The Aster Chapter: Scaling Future-Ready Healthcare
Today, Mohammad Marie continues his journey at the intersection of healthcare and commerce. At Aster, Mohammad was brought in with a clear mandate: to scale a fragmented retail footprint into a high-performance, digitally enabled pharmacy network capable of competing with Saudi market leaders.
His focus at Aster extends far beyond store count. It is a strategic vision prioritizing unit economics, omnichannel integration, and the deployment of advanced digital health services. By building leadership depth and a sustainable infrastructure, Mohammad is creating a future-ready healthcare platform in the Kingdom—one that balances clinical excellence with retail efficiency. This chapter of his career is defined by the transformation of traditional models into agile, tech-enabled services that prioritize the patient-customer journey.

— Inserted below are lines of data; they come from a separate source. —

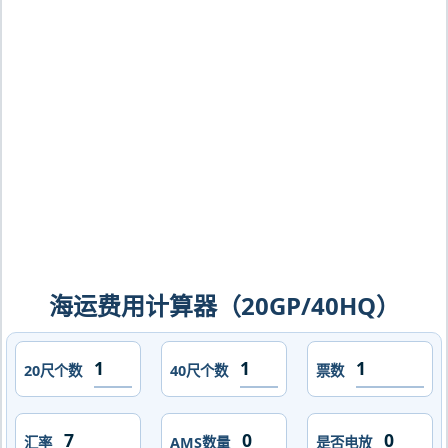
杰恩杰恩，djen-djen海运价格，CIFFA
的天津港到阿尔及利亚,杰恩杰恩，djen-
djen海运价格，哈德逊湾货运的天津港到
阿尔及利亚,杰恩杰恩，djen-djen海运价
格，塔吉特物流的天津港到阿尔及利亚,
杰恩杰恩，djen-djen海运价格，Touax
途艾克斯天津港到阿尔及利亚,杰恩杰
恩，djen-djen海运价格。
海运费用计算器（20GP/40HQ）
20尺个数
40尺个数
票数
汇率
AMS数量
是否电放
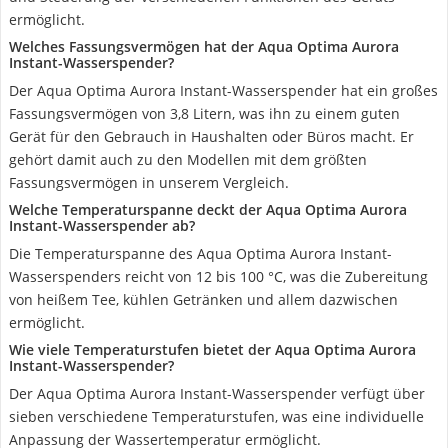
ermöglicht.
Welches Fassungsvermögen hat der Aqua Optima Aurora
Instant-Wasserspender?
Der Aqua Optima Aurora Instant-Wasserspender hat ein großes
Fassungsvermögen von 3,8 Litern, was ihn zu einem guten
Gerät für den Gebrauch in Haushalten oder Büros macht. Er
gehört damit auch zu den Modellen mit dem größten
Fassungsvermögen in unserem Vergleich.
Welche Temperaturspanne deckt der Aqua Optima Aurora
Instant-Wasserspender ab?
Die Temperaturspanne des Aqua Optima Aurora Instant-
Wasserspenders reicht von 12 bis 100 °C, was die Zubereitung
von heißem Tee, kühlen Getränken und allem dazwischen
ermöglicht.
Wie viele Temperaturstufen bietet der Aqua Optima Aurora
Instant-Wasserspender?
Der Aqua Optima Aurora Instant-Wasserspender verfügt über
sieben verschiedene Temperaturstufen, was eine individuelle
Anpassung der Wassertemperatur ermöglicht.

The Horizon: From Execution to Enterprise Stewardship
As he pursues his Doctorate in Digital Transformation and Strategic Management, Mohammad is deliberately positioning himself for board-level and regional leadership roles. He is moving beyond the day-to-day operations to focus on the long-term strategic horizon, where he can guide organizations through scale, governance, and transformation in complex, regulated markets.
His focus is shifting from execution to enterprise stewardship. His long-term leadership strategy is defined by a commitment to sound governance and the creation of sustainable value. He seeks to utilize his multifaceted competencies—from merchandise planning to contract administration—to deliver outstanding results at the highest levels of organizational leadership.
From the young pharmacist who arrived in 2005 with an “insatiable curiosity” to the executive guiding national champions, Mohammad Marie’s journey is a reminder that in a rapidly changing economy, the greatest asset isn’t just capital—it’s the courage to adapt, the discipline to learn, and the vision to lead through others.